Garar Ne Demektir?

Sözlükte "tehlike, risk, kişinin bilmeden canını veya malını tehlikeye sokması" gibi anlamlara gelir. İslâm hukuku terimi olarak değişik tanımları içinde en çok benimsenen Serahsî'ye ait tarifte gararın temel özelliği "mestûrü'l-âkıbe" (sonu bilinmeyen) şeklinde ifade edilmiştir (el-Mebsûṭ, XII, 194).

Kur'ân-ı Kerîm'de garar kelimesi yer almamakla beraber aynı kökten olan "aldatma" anlamındaki garr masdarı mâzi ve muzâri sîgaları ile on beş defa, "aldanma" mânasına gelen gurûr kelimesi dokuz defa, "çok aldatan" anlamında olup şeytanı nitelendiren garûr kelimesi üç defa geçer (bk. M. F. Abdülbâkī, el-Muʿcem, "ġrr" md.). Garar yasağının Kur'ân'daki en kuvvetli dayanağı bâtıl yoldan kazanç elde etmeyi menedip kınayan âyetlerdir (bk. el-Bakara 2/188; en-Nisâ 4/29, 161; et-Tevbe 9/34). Bu âyetlerdeki "bâtıl" kelimesi için İslâm âlimleri tarafından değişik yorumlar yapılmış olmakla birlikte hadislerde yasaklanan gararın bâtıl kapsamında olduğu hususunda görüş birliği vardır.
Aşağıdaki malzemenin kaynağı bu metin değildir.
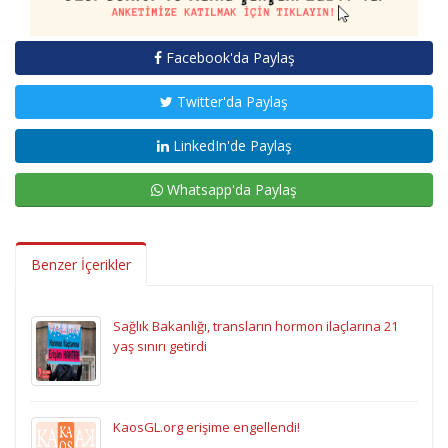
Facebook'da Paylaş
Twitter'da Paylaş
LinkedIn'de Paylaş
Whatsapp'da Paylaş
Benzer İçerikler
Sağlık Bakanlığı, transların hormon ilaçlarına 21
yaş sınırı getirdi
KaosGL.org erişime engellendi!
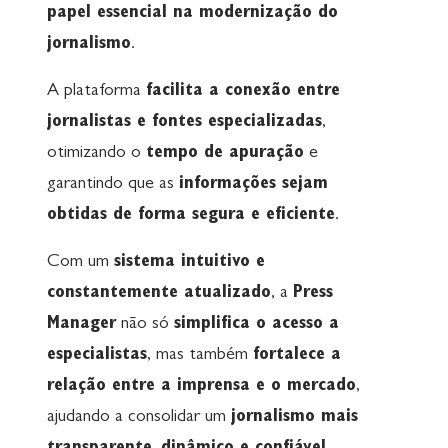
papel essencial na modernização do
jornalismo
.
A plataforma
facilita a conexão entre
jornalistas e fontes especializadas
,
otimizando o
tempo de apuração
e
garantindo que as
informações sejam
obtidas de forma segura e eficiente
.
Com um
sistema intuitivo e
constantemente atualizado
, a
Press
Manager
não só
simplifica o acesso a
especialistas
, mas também
fortalece a
relação entre a imprensa e o mercado
,
ajudando a consolidar um
jornalismo mais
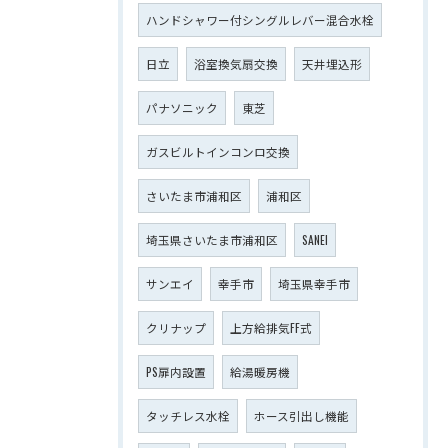
ハンドシャワー付シングルレバー混合水栓
日立
浴室換気扇交換
天井埋込形
パナソニック
東芝
ガスビルトインコンロ交換
さいたま市浦和区
浦和区
埼玉県さいたま市浦和区
SANEI
サンエイ
幸手市
埼玉県幸手市
クリナップ
上方給排気FF式
PS扉内設置
給湯暖房機
タッチレス水栓
ホース引出し機能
Garar ile aynı kökten olan çeşitli kelimelerin hadislerde sıkça geçmesinin yanı sıra (bk. Wensinck, el-Muʿcem, "ġrr" md.) "bey'u'l-garar" şeklinde ifade edilen satımın Hz. Peygamber tarafından yasaklandığına dair birçok hadis rivayet edilmiştir (el-Muvaṭṭaʾ, "Büyûʿ", 75; Buhârî, "Büyûʿ", 61; Müslim, "Büyûʿ", 4; İbn Mâce, "Ticârât", 23; Ebû Dâvûd, "Büyûʿ", 24-25; Tirmizî, "Büyûʿ", 17). Bey'u'l-garar terkibinin, masdarın mef'ulüne izâfesi olarak düşünülmesi halinde garar satım konusu malı, mevsufun sıfatına izafesi olarak kabul edilmesi durumunda ise satım sözleşmesinin niteliğini belirtmiş olur. Birinci yoruma göre hadislerde garar özelliğini taşıyan şeylerin satımının, ikincisine göre garar özelliğinin hâkim olduğu satımların yasaklandığı sonucu ortaya çıkar. Her iki yorumu savunan yazarlar bulunmaktadır. Konuyla ilgili hadislerde, "Hz. Peygamber garar satımını yasakladı" şeklinde sahâbînin duyum ve gözlemine dayalı bir anlatım söz konusu olduğu için bunun umum ifade edip etmeyeceği tartışılmıştır. Usulcülerin çoğunluğunca benimsenen ilkeye göre, râvinin bir olaya ilişkin soyut anlatımı esas alınarak kapsamlı bir hükme ulaşılamaz; çünkü asıl delili râvinin gördüğü veya duyduğu olay oluşturmaktadır. Bir grup usulcüye göre ise sahâbînin özellikleri ve mâna rivayetinin yaygınlığı dikkate alındığında bu tür anlatımların umum ifade ettiğini kabul etmek gerekir. Ali el-Hafîf -aşırı ölçülerde olmayan veya ihtiyaçların gerekli kıldığı vb.- bazı garar satışlarının yasak kapsamının dışında tutulduğu, gararın umum ifade etmeyen bir cins ismi olduğu gibi gerekçelerle birinci görüşü (Mecelletü Maʿhedi'l-büḥûs̱, sy. 4, s. 87, 90, 93-95), Darîr delillerini daha güçlü bulduğunu belirterek ikinci görüşü (el-Ġarar ve es̱eruhû fi'l-ʿuḳūd, s. 66) tercih etmektedir.